Netflix韓国ドラマ「その年、私たちは」で深く突き刺さった7つのセリフ
「その年、私たちは」は単なる「学生時代の元恋人と5年ぶりに再会してヨリを戻す話」ではない
咄嗟に目をそらす・わざと睨みつけるように見つめる・思わず目で追ってしまう・そっと見つめた横顔が、寂し気に視線を送る先......。
目は口程に物を言うとは良く言ったもので、それぞれの思いを乗せた視線の描き方が素晴らしいのも、見どころのひとつだ。
視線を向けた先の横顔が、誰を見つめているのか気づいた瞬間の動揺。
自分を見ていないことを、思い知らされた瞬間の惨めな気持ち。
少なからず経験のある心の揺らぎに、深く感情移入してしまう。
また、周りで見守っている家族や友人が向ける視線にも涙腺が弛む。
心配だよ、信じているよ、安心して大丈夫……。そんな声が聞こえてくるような眼差しに、涙が込み上げてくるのである。
さて、ここまで「その年、私たちは」がどれだけの切なさ要素を含んでいるのかをつらつらと述べてきたが、ドラマそのものは実に軽やかに進んでいく。
映像は明るく美しいし、音楽も心地よく耳に残るものばかり。
特に8話の雨のシーン。突然の天気雨でキラキラと輝く雨粒が2人に降り注いで、まるで魔法がかかっているみたいだった。
共感性の高いセリフと映像美に彩りを加える音楽の数々。
流れる涙のデトックス効果も相まって、観ているだけで癒されている自分に気づくはず。
みんな、孤独を感じて生きている。
自分だけが仲間に入れていないような気分になることもあるし、ひとりだけ置き去りにされている感覚を味わう日もある。
誰にも知られぬまま傷ついて、そっと泣く夜もあるだろう。
あるいは、自分にはこれといった目標も欲もなく、ただ淡々と日々を繰り返しているだけのつまらない人生だと嘆いているかもしれない。
誰もが抱えるその寂しさを、しっかりと受け止めて生きてきたのがこの話の主人公たちである。
むやみに誰かに自分の不幸を吐き出したりせず、周りのせいにすることもなく、ただじっとひとりで耐えて生きてきた。

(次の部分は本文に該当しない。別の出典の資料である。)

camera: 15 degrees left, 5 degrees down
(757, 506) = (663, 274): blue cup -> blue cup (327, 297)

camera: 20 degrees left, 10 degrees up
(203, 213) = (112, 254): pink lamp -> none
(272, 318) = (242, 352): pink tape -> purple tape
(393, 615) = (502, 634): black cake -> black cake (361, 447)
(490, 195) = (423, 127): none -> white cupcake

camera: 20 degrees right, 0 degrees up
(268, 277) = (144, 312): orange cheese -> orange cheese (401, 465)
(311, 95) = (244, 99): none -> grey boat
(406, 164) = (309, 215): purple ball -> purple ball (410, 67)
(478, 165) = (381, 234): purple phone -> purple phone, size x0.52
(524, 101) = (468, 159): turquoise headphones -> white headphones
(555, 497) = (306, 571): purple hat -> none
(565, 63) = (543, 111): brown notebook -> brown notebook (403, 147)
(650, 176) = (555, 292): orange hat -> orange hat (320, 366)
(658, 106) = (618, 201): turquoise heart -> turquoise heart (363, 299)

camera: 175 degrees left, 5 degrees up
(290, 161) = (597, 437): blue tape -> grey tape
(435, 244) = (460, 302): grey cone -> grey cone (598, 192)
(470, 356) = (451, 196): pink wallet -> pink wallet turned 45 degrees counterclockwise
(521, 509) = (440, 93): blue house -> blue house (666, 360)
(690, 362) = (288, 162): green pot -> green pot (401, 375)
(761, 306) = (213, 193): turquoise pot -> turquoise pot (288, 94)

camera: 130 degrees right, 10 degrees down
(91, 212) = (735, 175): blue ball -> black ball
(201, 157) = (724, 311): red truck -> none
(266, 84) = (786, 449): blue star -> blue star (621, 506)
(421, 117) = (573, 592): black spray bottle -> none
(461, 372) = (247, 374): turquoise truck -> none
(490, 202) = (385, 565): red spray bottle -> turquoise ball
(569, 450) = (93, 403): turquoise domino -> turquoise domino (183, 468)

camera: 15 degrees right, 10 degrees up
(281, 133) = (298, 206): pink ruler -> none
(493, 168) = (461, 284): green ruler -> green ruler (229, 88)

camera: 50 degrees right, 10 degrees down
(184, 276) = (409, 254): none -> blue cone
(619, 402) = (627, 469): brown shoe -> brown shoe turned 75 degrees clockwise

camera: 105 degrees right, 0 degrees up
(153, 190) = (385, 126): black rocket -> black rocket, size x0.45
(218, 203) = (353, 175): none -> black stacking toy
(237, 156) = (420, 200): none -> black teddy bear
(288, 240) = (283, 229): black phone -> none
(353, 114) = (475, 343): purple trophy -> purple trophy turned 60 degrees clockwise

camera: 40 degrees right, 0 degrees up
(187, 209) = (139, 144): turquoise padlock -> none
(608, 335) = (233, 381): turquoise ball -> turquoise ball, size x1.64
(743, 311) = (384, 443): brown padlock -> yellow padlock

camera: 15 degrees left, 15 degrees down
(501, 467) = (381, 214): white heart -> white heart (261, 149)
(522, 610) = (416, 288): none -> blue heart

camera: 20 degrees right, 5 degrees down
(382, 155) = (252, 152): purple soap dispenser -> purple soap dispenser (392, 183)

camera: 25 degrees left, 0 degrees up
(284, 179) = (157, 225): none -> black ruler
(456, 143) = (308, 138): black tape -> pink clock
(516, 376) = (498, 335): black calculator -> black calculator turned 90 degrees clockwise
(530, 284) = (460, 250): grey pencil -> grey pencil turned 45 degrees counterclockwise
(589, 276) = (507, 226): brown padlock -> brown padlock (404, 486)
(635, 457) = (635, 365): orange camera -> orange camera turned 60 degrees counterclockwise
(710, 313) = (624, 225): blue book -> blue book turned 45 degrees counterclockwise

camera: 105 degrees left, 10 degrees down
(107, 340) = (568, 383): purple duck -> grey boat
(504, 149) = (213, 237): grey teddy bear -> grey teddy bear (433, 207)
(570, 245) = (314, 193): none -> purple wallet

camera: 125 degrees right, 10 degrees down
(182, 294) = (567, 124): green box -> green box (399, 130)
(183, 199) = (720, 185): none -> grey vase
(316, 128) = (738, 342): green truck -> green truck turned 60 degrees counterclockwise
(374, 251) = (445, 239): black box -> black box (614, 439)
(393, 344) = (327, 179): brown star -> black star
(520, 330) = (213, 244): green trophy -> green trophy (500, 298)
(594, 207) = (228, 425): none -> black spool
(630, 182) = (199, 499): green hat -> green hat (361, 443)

そうやって傷ついたままの心でも誰かを思いやることができるし、誰かの傷を癒すことができるのだ。
一見ありきたりな恋愛模様の裏でしっかりと描かれているそれぞれの孤独こそ、胸に迫る切なさの最大の理由だろう。
そして、「今の生き方を続けたい」と願ったヨンスのように、自分の足で、自分を主軸にして、周りにあるはずの幸せを見逃さずに生きていけたら。
そんな希望を残してくれたハッピーなエンディングに、心の底から感謝したい。